[Material for this exercise]

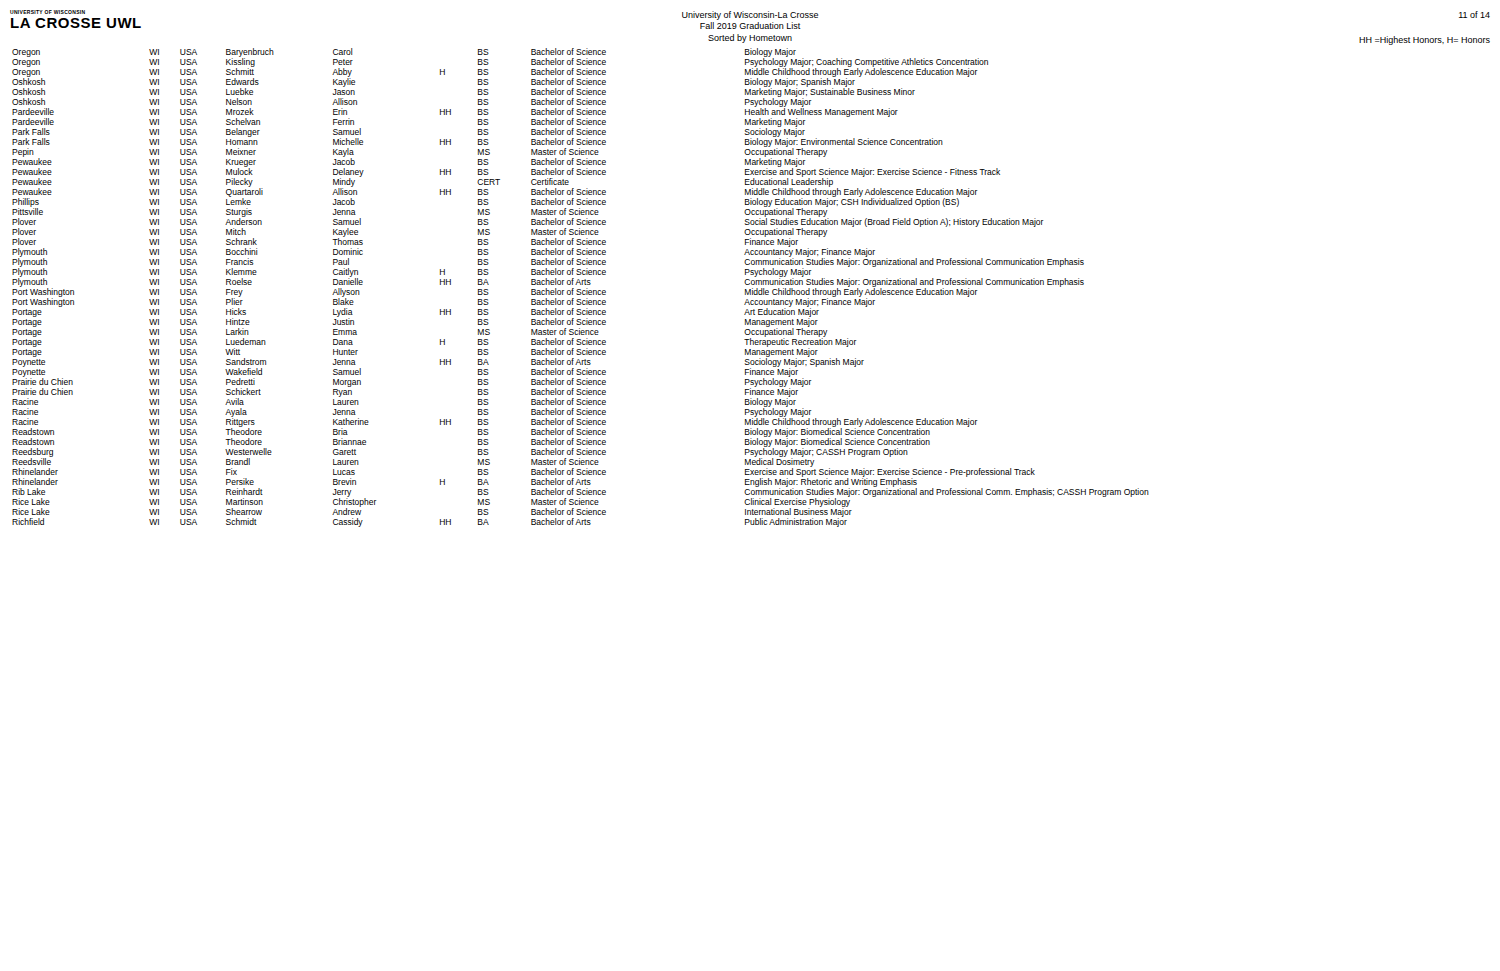UNIVERSITY OF WISCONSIN LA CROSSE UWL
University of Wisconsin-La Crosse
Fall 2019 Graduation List
Sorted by Hometown
11 of 14
HH =Highest Honors, H= Honors
| Oregon | WI | USA | Baryenbruch | Carol | | BS | Bachelor of Science | Biology Major |
| Oregon | WI | USA | Kissling | Peter | | BS | Bachelor of Science | Psychology Major; Coaching Competitive Athletics Concentration |
| Oregon | WI | USA | Schmitt | Abby | H | BS | Bachelor of Science | Middle Childhood through Early Adolescence Education Major |
| Oshkosh | WI | USA | Edwards | Kaylie | | BS | Bachelor of Science | Biology Major; Spanish Major |
| Oshkosh | WI | USA | Luebke | Jason | | BS | Bachelor of Science | Marketing Major; Sustainable Business Minor |
| Oshkosh | WI | USA | Nelson | Allison | | BS | Bachelor of Science | Psychology Major |
| Pardeeville | WI | USA | Mrozek | Erin | HH | BS | Bachelor of Science | Health and Wellness Management Major |
| Pardeeville | WI | USA | Schelvan | Ferrin | | BS | Bachelor of Science | Marketing Major |
| Park Falls | WI | USA | Belanger | Samuel | | BS | Bachelor of Science | Sociology Major |
| Park Falls | WI | USA | Homann | Michelle | HH | BS | Bachelor of Science | Biology Major: Environmental Science Concentration |
| Pepin | WI | USA | Meixner | Kayla | | MS | Master of Science | Occupational Therapy |
| Pewaukee | WI | USA | Krueger | Jacob | | BS | Bachelor of Science | Marketing Major |
| Pewaukee | WI | USA | Mulock | Delaney | HH | BS | Bachelor of Science | Exercise and Sport Science Major: Exercise Science - Fitness Track |
| Pewaukee | WI | USA | Pilecky | Mindy | | CERT | Certificate | Educational Leadership |
| Pewaukee | WI | USA | Quartaroli | Allison | HH | BS | Bachelor of Science | Middle Childhood through Early Adolescence Education Major |
| Phillips | WI | USA | Lemke | Jacob | | BS | Bachelor of Science | Biology Education Major; CSH Individualized Option (BS) |
| Pittsville | WI | USA | Sturgis | Jenna | | MS | Master of Science | Occupational Therapy |
| Plover | WI | USA | Anderson | Samuel | | BS | Bachelor of Science | Social Studies Education Major (Broad Field Option A); History Education Major |
| Plover | WI | USA | Mitch | Kaylee | | MS | Master of Science | Occupational Therapy |
| Plover | WI | USA | Schrank | Thomas | | BS | Bachelor of Science | Finance Major |
| Plymouth | WI | USA | Bocchini | Dominic | | BS | Bachelor of Science | Accountancy Major; Finance Major |
| Plymouth | WI | USA | Francis | Paul | | BS | Bachelor of Science | Communication Studies Major: Organizational and Professional Communication Emphasis |
| Plymouth | WI | USA | Klemme | Caitlyn | H | BS | Bachelor of Science | Psychology Major |
| Plymouth | WI | USA | Roelse | Danielle | HH | BA | Bachelor of Arts | Communication Studies Major: Organizational and Professional Communication Emphasis |
| Port Washington | WI | USA | Frey | Allyson | | BS | Bachelor of Science | Middle Childhood through Early Adolescence Education Major |
| Port Washington | WI | USA | Plier | Blake | | BS | Bachelor of Science | Accountancy Major; Finance Major |
| Portage | WI | USA | Hicks | Lydia | HH | BS | Bachelor of Science | Art Education Major |
| Portage | WI | USA | Hintze | Justin | | BS | Bachelor of Science | Management Major |
| Portage | WI | USA | Larkin | Emma | | MS | Master of Science | Occupational Therapy |
| Portage | WI | USA | Luedeman | Dana | H | BS | Bachelor of Science | Therapeutic Recreation Major |
| Portage | WI | USA | Witt | Hunter | | BS | Bachelor of Science | Management Major |
| Poynette | WI | USA | Sandstrom | Jenna | HH | BA | Bachelor of Arts | Sociology Major; Spanish Major |
| Poynette | WI | USA | Wakefield | Samuel | | BS | Bachelor of Science | Finance Major |
| Prairie du Chien | WI | USA | Pedretti | Morgan | | BS | Bachelor of Science | Psychology Major |
| Prairie du Chien | WI | USA | Schickert | Ryan | | BS | Bachelor of Science | Finance Major |
| Racine | WI | USA | Avila | Lauren | | BS | Bachelor of Science | Biology Major |
| Racine | WI | USA | Ayala | Jenna | | BS | Bachelor of Science | Psychology Major |
| Racine | WI | USA | Rittgers | Katherine | HH | BS | Bachelor of Science | Middle Childhood through Early Adolescence Education Major |
| Readstown | WI | USA | Theodore | Bria | | BS | Bachelor of Science | Biology Major: Biomedical Science Concentration |
| Readstown | WI | USA | Theodore | Briannae | | BS | Bachelor of Science | Biology Major: Biomedical Science Concentration |
| Reedsburg | WI | USA | Westerwelle | Garett | | BS | Bachelor of Science | Psychology Major; CASSH Program Option |
| Reedsville | WI | USA | Brandl | Lauren | | MS | Master of Science | Medical Dosimetry |
| Rhinelander | WI | USA | Fix | Lucas | | BS | Bachelor of Science | Exercise and Sport Science Major: Exercise Science - Pre-professional Track |
| Rhinelander | WI | USA | Persike | Brevin | H | BA | Bachelor of Arts | English Major: Rhetoric and Writing Emphasis |
| Rib Lake | WI | USA | Reinhardt | Jerry | | BS | Bachelor of Science | Communication Studies Major: Organizational and Professional Comm. Emphasis; CASSH Program Option |
| Rice Lake | WI | USA | Martinson | Christopher | | MS | Master of Science | Clinical Exercise Physiology |
| Rice Lake | WI | USA | Shearrow | Andrew | | BS | Bachelor of Science | International Business Major |
| Richfield | WI | USA | Schmidt | Cassidy | HH | BA | Bachelor of Arts | Public Administration Major |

[/Material for this exercise]

**Problem requirements:** Output each record above exactly; omit the images.

**Task solution:**
UNIVERSITY OF WISCONSIN LA CROSSE UWL
University of Wisconsin-La Crosse
Fall 2019 Graduation List
Sorted by Hometown
11 of 14
HH =Highest Honors, H= Honors
| Oregon | WI | USA | Baryenbruch | Carol | | BS | Bachelor of Science | Biology Major |
| Oregon | WI | USA | Kissling | Peter | | BS | Bachelor of Science | Psychology Major; Coaching Competitive Athletics Concentration |
| Oregon | WI | USA | Schmitt | Abby | H | BS | Bachelor of Science | Middle Childhood through Early Adolescence Education Major |
| Oshkosh | WI | USA | Edwards | Kaylie | | BS | Bachelor of Science | Biology Major; Spanish Major |
| Oshkosh | WI | USA | Luebke | Jason | | BS | Bachelor of Science | Marketing Major; Sustainable Business Minor |
| Oshkosh | WI | USA | Nelson | Allison | | BS | Bachelor of Science | Psychology Major |
| Pardeeville | WI | USA | Mrozek | Erin | HH | BS | Bachelor of Science | Health and Wellness Management Major |
| Pardeeville | WI | USA | Schelvan | Ferrin | | BS | Bachelor of Science | Marketing Major |
| Park Falls | WI | USA | Belanger | Samuel | | BS | Bachelor of Science | Sociology Major |
| Park Falls | WI | USA | Homann | Michelle | HH | BS | Bachelor of Science | Biology Major: Environmental Science Concentration |
| Pepin | WI | USA | Meixner | Kayla | | MS | Master of Science | Occupational Therapy |
| Pewaukee | WI | USA | Krueger | Jacob | | BS | Bachelor of Science | Marketing Major |
| Pewaukee | WI | USA | Mulock | Delaney | HH | BS | Bachelor of Science | Exercise and Sport Science Major: Exercise Science - Fitness Track |
| Pewaukee | WI | USA | Pilecky | Mindy | | CERT | Certificate | Educational Leadership |
| Pewaukee | WI | USA | Quartaroli | Allison | HH | BS | Bachelor of Science | Middle Childhood through Early Adolescence Education Major |
| Phillips | WI | USA | Lemke | Jacob | | BS | Bachelor of Science | Biology Education Major; CSH Individualized Option (BS) |
| Pittsville | WI | USA | Sturgis | Jenna | | MS | Master of Science | Occupational Therapy |
| Plover | WI | USA | Anderson | Samuel | | BS | Bachelor of Science | Social Studies Education Major (Broad Field Option A); History Education Major |
| Plover | WI | USA | Mitch | Kaylee | | MS | Master of Science | Occupational Therapy |
| Plover | WI | USA | Schrank | Thomas | | BS | Bachelor of Science | Finance Major |
| Plymouth | WI | USA | Bocchini | Dominic | | BS | Bachelor of Science | Accountancy Major; Finance Major |
| Plymouth | WI | USA | Francis | Paul | | BS | Bachelor of Science | Communication Studies Major: Organizational and Professional Communication Emphasis |
| Plymouth | WI | USA | Klemme | Caitlyn | H | BS | Bachelor of Science | Psychology Major |
| Plymouth | WI | USA | Roelse | Danielle | HH | BA | Bachelor of Arts | Communication Studies Major: Organizational and Professional Communication Emphasis |
| Port Washington | WI | USA | Frey | Allyson | | BS | Bachelor of Science | Middle Childhood through Early Adolescence Education Major |
| Port Washington | WI | USA | Plier | Blake | | BS | Bachelor of Science | Accountancy Major; Finance Major |
| Portage | WI | USA | Hicks | Lydia | HH | BS | Bachelor of Science | Art Education Major |
| Portage | WI | USA | Hintze | Justin | | BS | Bachelor of Science | Management Major |
| Portage | WI | USA | Larkin | Emma | | MS | Master of Science | Occupational Therapy |
| Portage | WI | USA | Luedeman | Dana | H | BS | Bachelor of Science | Therapeutic Recreation Major |
| Portage | WI | USA | Witt | Hunter | | BS | Bachelor of Science | Management Major |
| Poynette | WI | USA | Sandstrom | Jenna | HH | BA | Bachelor of Arts | Sociology Major; Spanish Major |
| Poynette | WI | USA | Wakefield | Samuel | | BS | Bachelor of Science | Finance Major |
| Prairie du Chien | WI | USA | Pedretti | Morgan | | BS | Bachelor of Science | Psychology Major |
| Prairie du Chien | WI | USA | Schickert | Ryan | | BS | Bachelor of Science | Finance Major |
| Racine | WI | USA | Avila | Lauren | | BS | Bachelor of Science | Biology Major |
| Racine | WI | USA | Ayala | Jenna | | BS | Bachelor of Science | Psychology Major |
| Racine | WI | USA | Rittgers | Katherine | HH | BS | Bachelor of Science | Middle Childhood through Early Adolescence Education Major |
| Readstown | WI | USA | Theodore | Bria | | BS | Bachelor of Science | Biology Major: Biomedical Science Concentration |
| Readstown | WI | USA | Theodore | Briannae | | BS | Bachelor of Science | Biology Major: Biomedical Science Concentration |
| Reedsburg | WI | USA | Westerwelle | Garett | | BS | Bachelor of Science | Psychology Major; CASSH Program Option |
| Reedsville | WI | USA | Brandl | Lauren | | MS | Master of Science | Medical Dosimetry |
| Rhinelander | WI | USA | Fix | Lucas | | BS | Bachelor of Science | Exercise and Sport Science Major: Exercise Science - Pre-professional Track |
| Rhinelander | WI | USA | Persike | Brevin | H | BA | Bachelor of Arts | English Major: Rhetoric and Writing Emphasis |
| Rib Lake | WI | USA | Reinhardt | Jerry | | BS | Bachelor of Science | Communication Studies Major: Organizational and Professional Comm. Emphasis; CASSH Program Option |
| Rice Lake | WI | USA | Martinson | Christopher | | MS | Master of Science | Clinical Exercise Physiology |
| Rice Lake | WI | USA | Shearrow | Andrew | | BS | Bachelor of Science | International Business Major |
| Richfield | WI | USA | Schmidt | Cassidy | HH | BA | Bachelor of Arts | Public Administration Major |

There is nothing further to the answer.